◆ Written problem
Copy everything from the line containing "country: United States" down to the end of the records below, leaving out the pictures.

━━━━━━

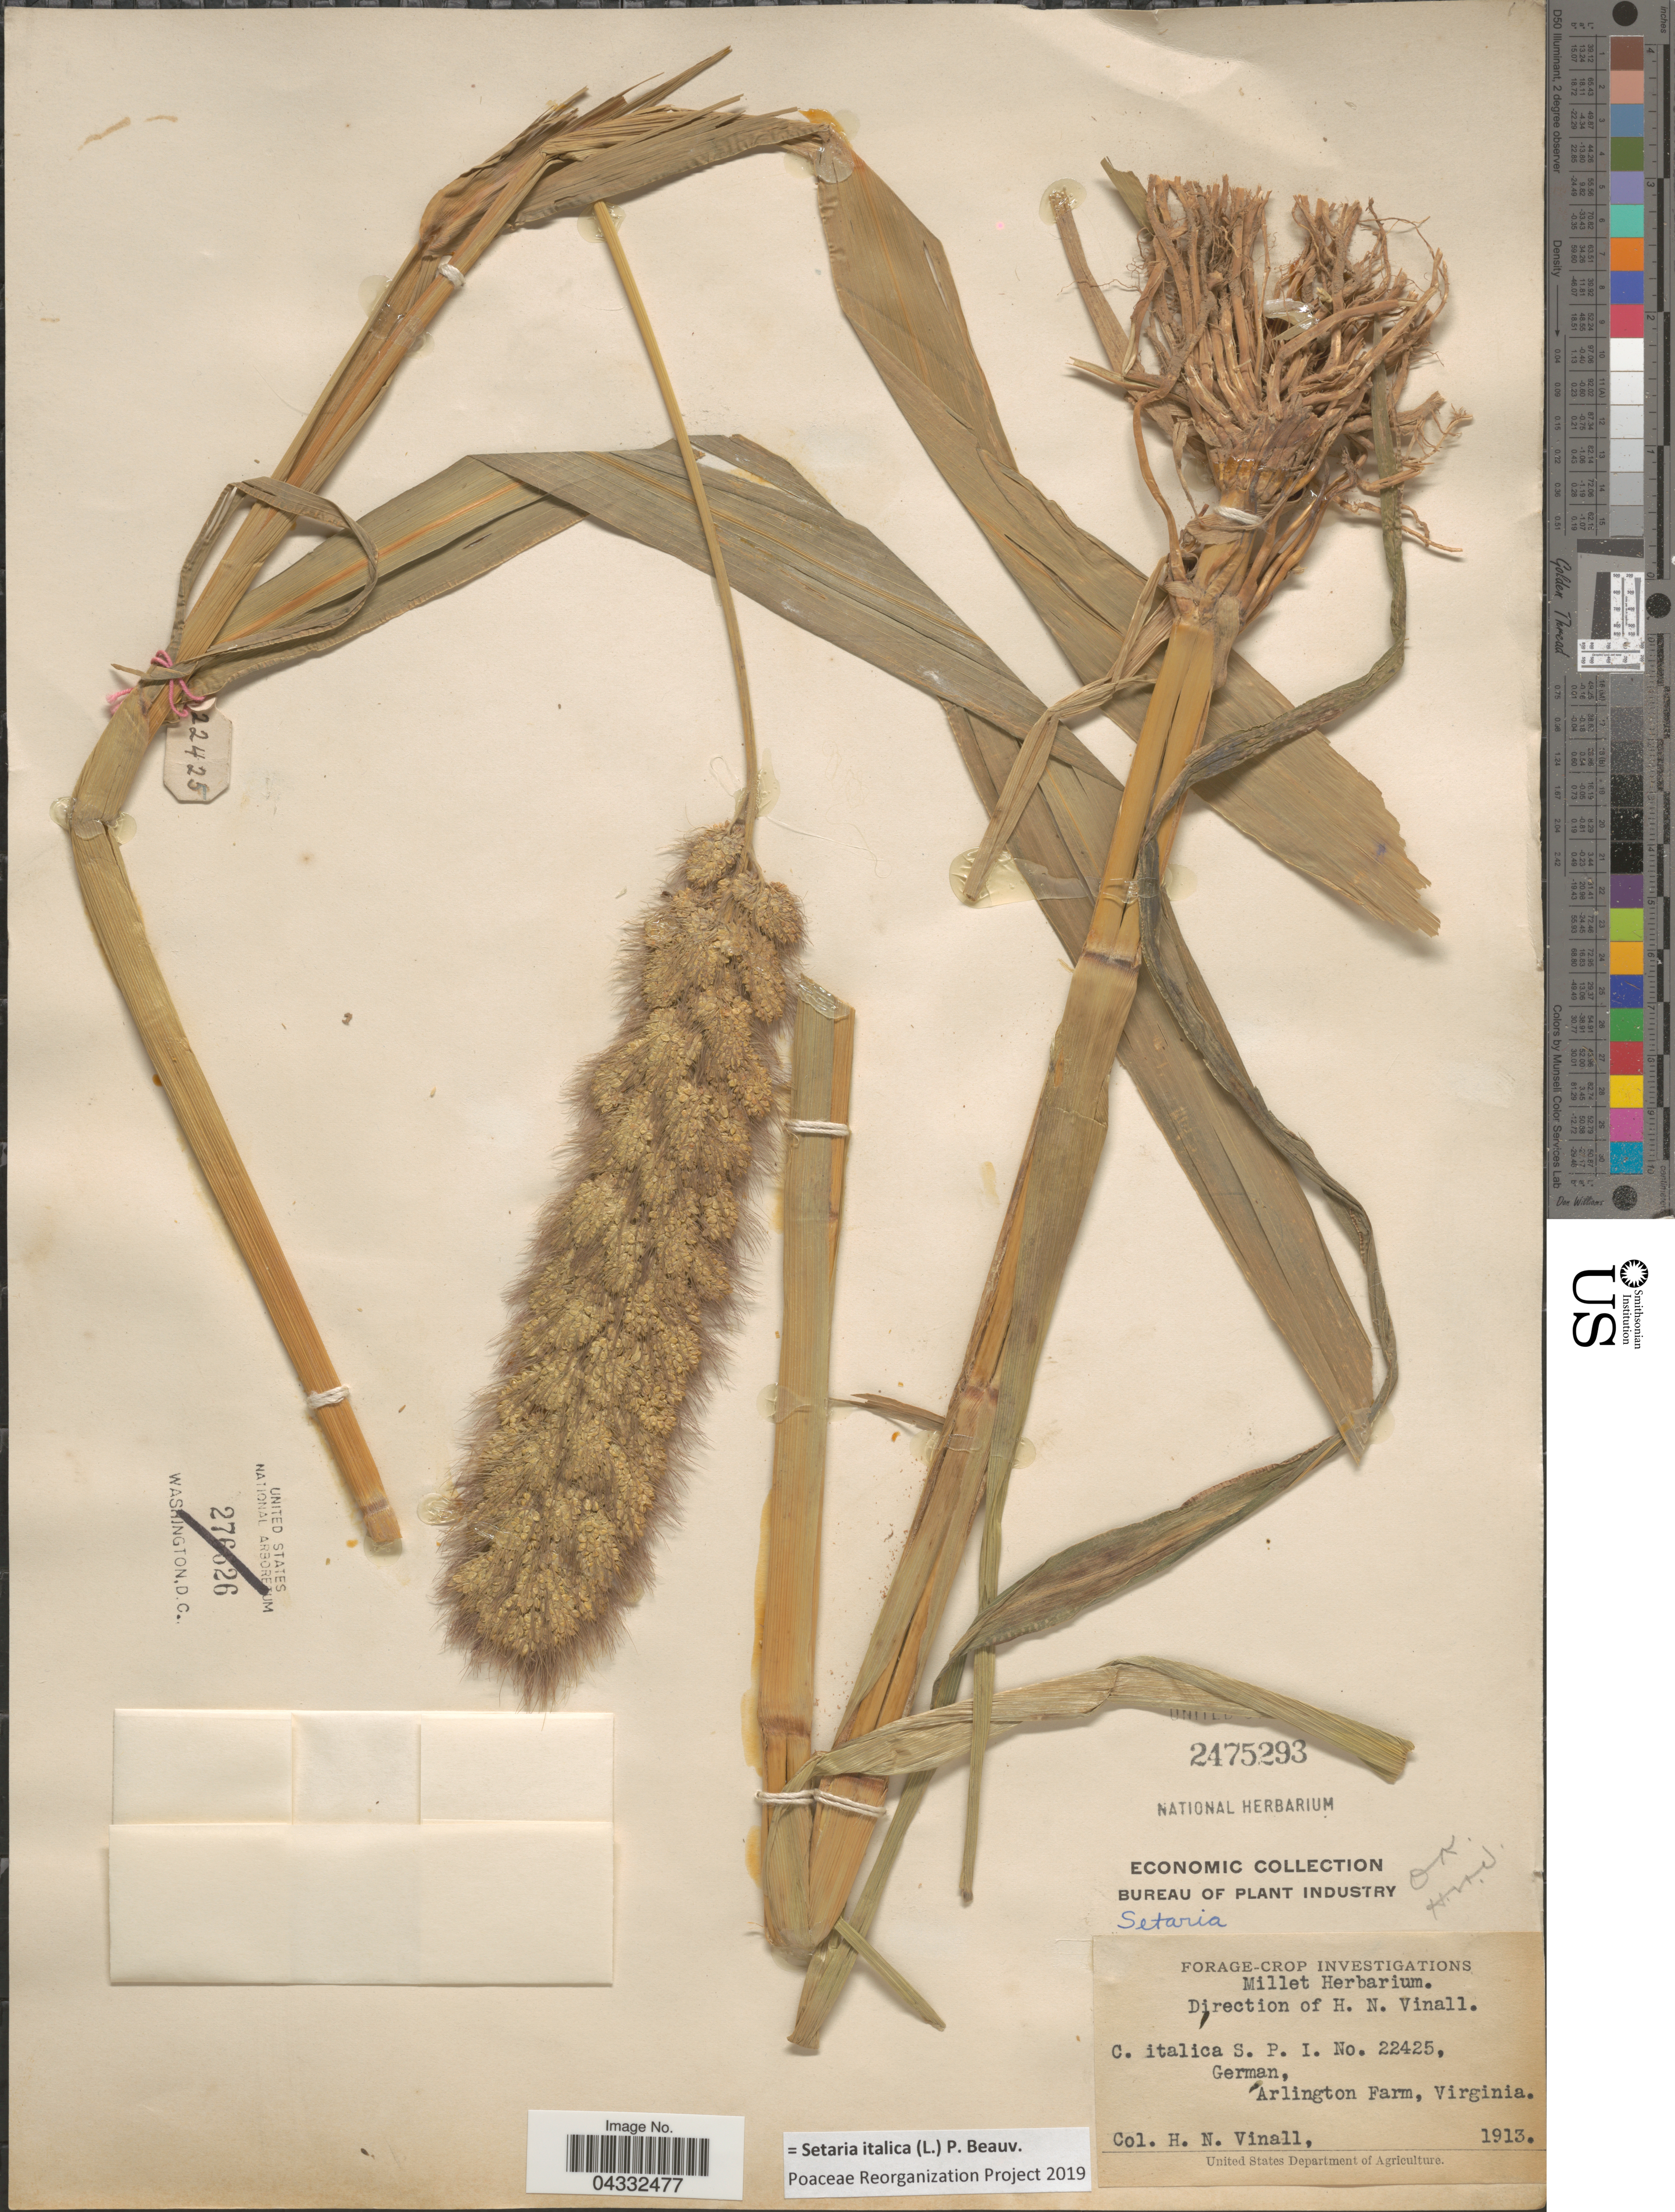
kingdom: Plantae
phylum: Tracheophyta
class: Liliopsida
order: Poales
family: Poaceae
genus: Setaria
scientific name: Setaria italica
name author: (L.) P. Beauv.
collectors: H. Vinall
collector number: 22425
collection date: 1913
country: United States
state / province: Virginia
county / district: Arlington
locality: Arlington Farm.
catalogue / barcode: US 2475293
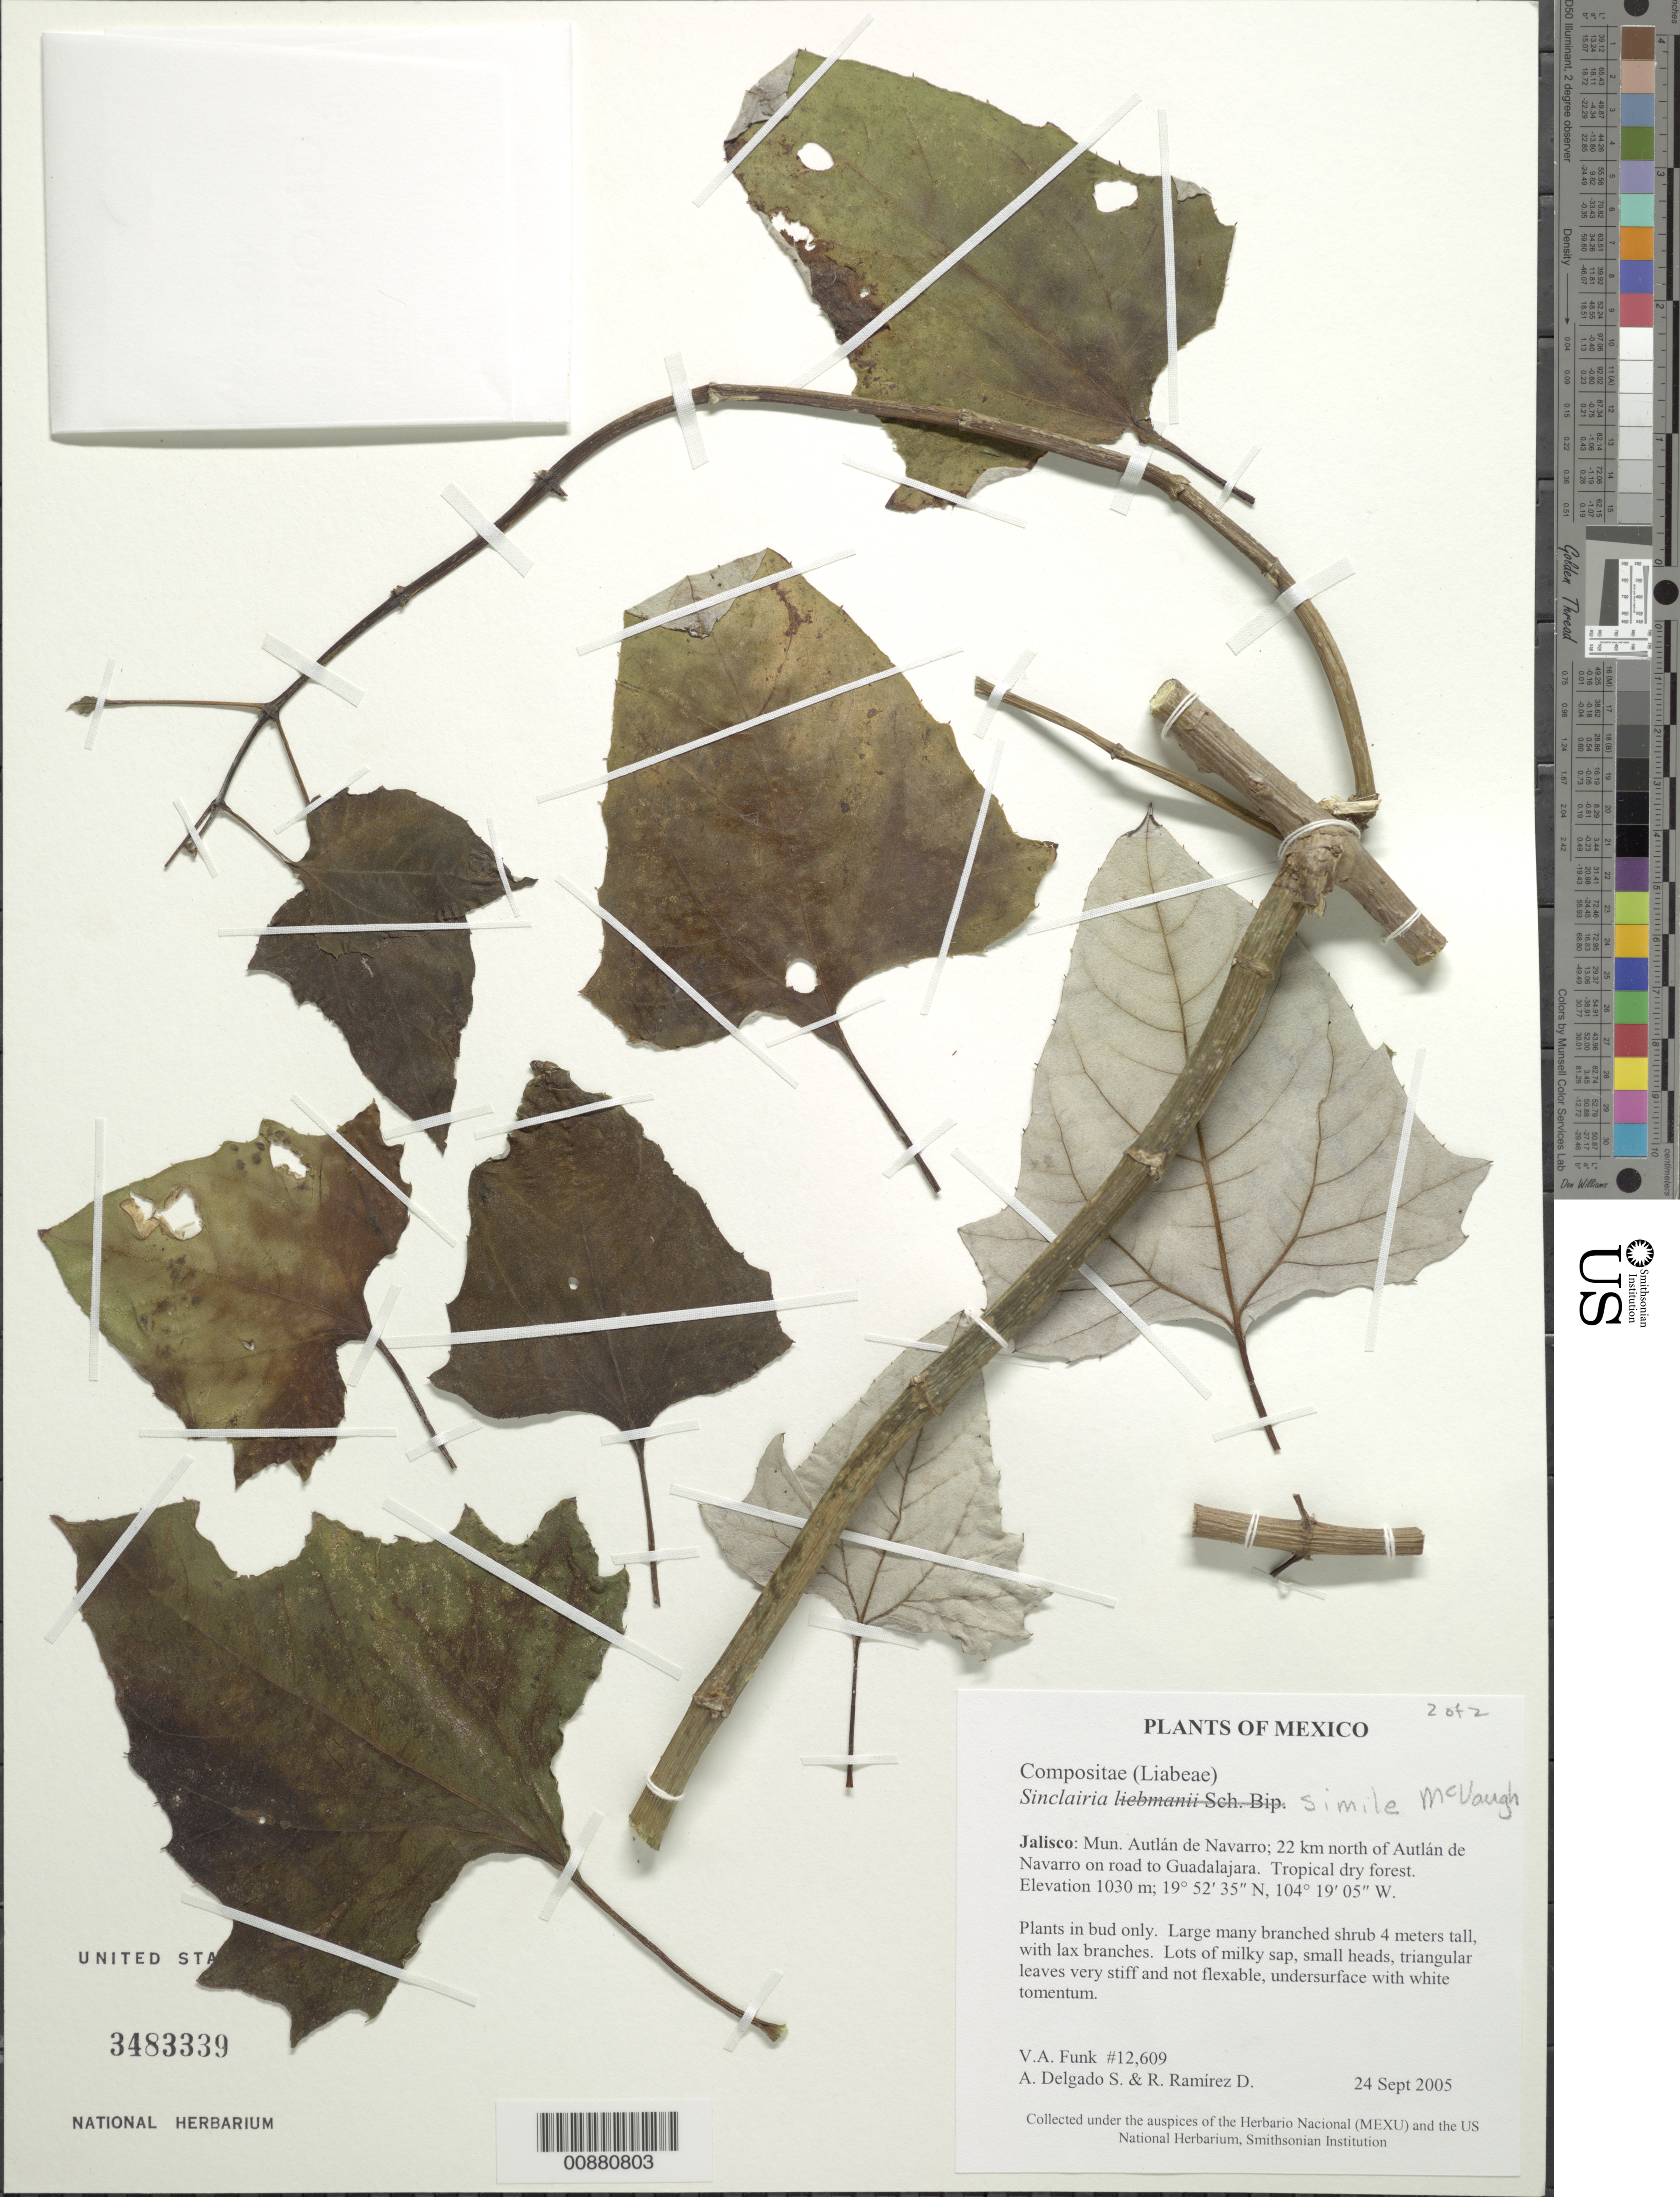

━━━━━━

◆ Solution to the problem
country: United States
state / province: Virginia
county / district: Arlington
locality: Arlington Farm.
catalogue / barcode: US 2475293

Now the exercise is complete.